Jangan merasa cukup dengan yang sudah lalu.
Urusan amal, harus begitu.
Selama masih ada sisa usia, jangan merasa cukup.

Ya Allah..

Mahal sekali perasaan ini ya Allah.

Menepi sesaat, saya pejamkan mata, hendak merekam semua pengalaman sore tadi yang durasinya paling hanya 20 menit saja, tentu semuanya sambil jalan kaki, ditambah menunggu pesanan makanan sekitar 25 menit.

Lama tak punya momen benar-benar sendirian sambil melakukan yang dulu sering dilakukan semasa belum menikah, begitu diberi kesempatan, benar-benar sesuatu rasanya. Sekaligus terbayang pula wajah suami dan anak-anak, khususnya kurang-kurangnya diri ini pada mereka.

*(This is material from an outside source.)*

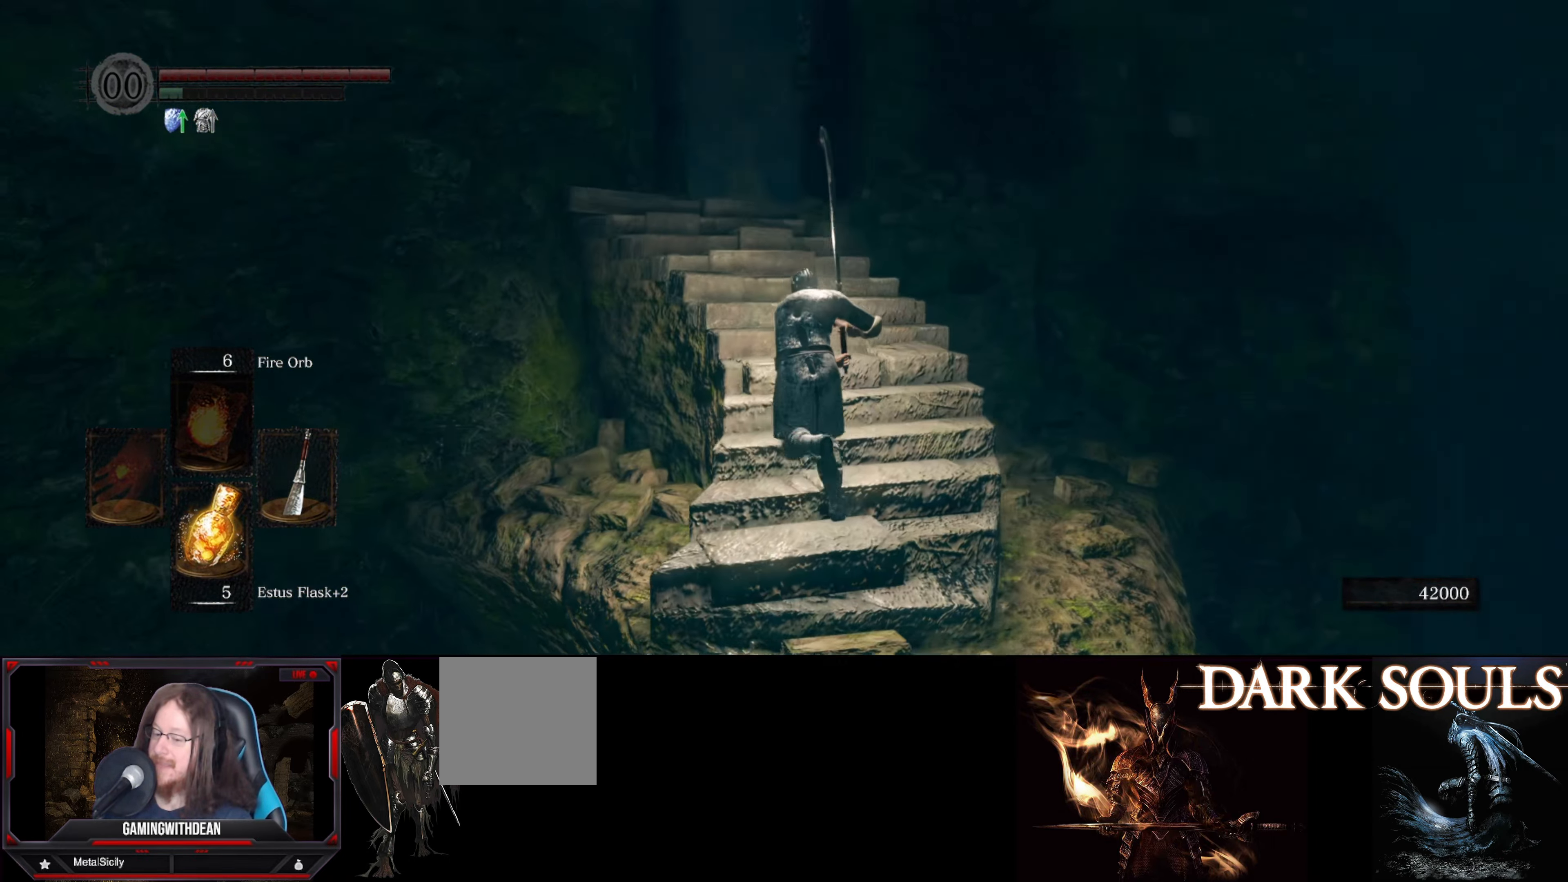
{"buttons": ["B"], "left_stick": "up", "right_stick": "center", "events": [[33, "right_stick", "center"], [316, "right_stick", "down-left"], [466, "right_stick", "center"]]}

Betapa tak terasa, sudah menuju 7 tahun tak pernah terpisah dari mereka sama sekali. Ditambah berita belakangan ini, memberi makna semakin dalam pada kesadaran bahwa nyatanya, setiap anggota keluarga tidak pernah saling memiliki, melainkan saling dititipi.

MasyaAllah.

Sayup terdengar suara awal adzan maghrib, saya bergegas memutar arah pulang ke tempat tinggal di area pondok pesantren. Kali ini, jalannya dipercepat. Dan dengan ritme lebih cepat, kontemplasinya jadi tidak sekhusyuk sebelumnya. Yang terpikir mulai realistis: mungkin suami dan anak-anak sudah mulai mencari saya. Ayo cepat pulang. Hehehe.

Alhamdulillah, terimakasih ya Rabb atas rizki jalan kaki sendiriannya. Saya merasa beruntung sekali hari ini sebab momen singkat sore tadi. Semoga lain kali, bisa jalan kaki sendirian lagi, sebentar saja.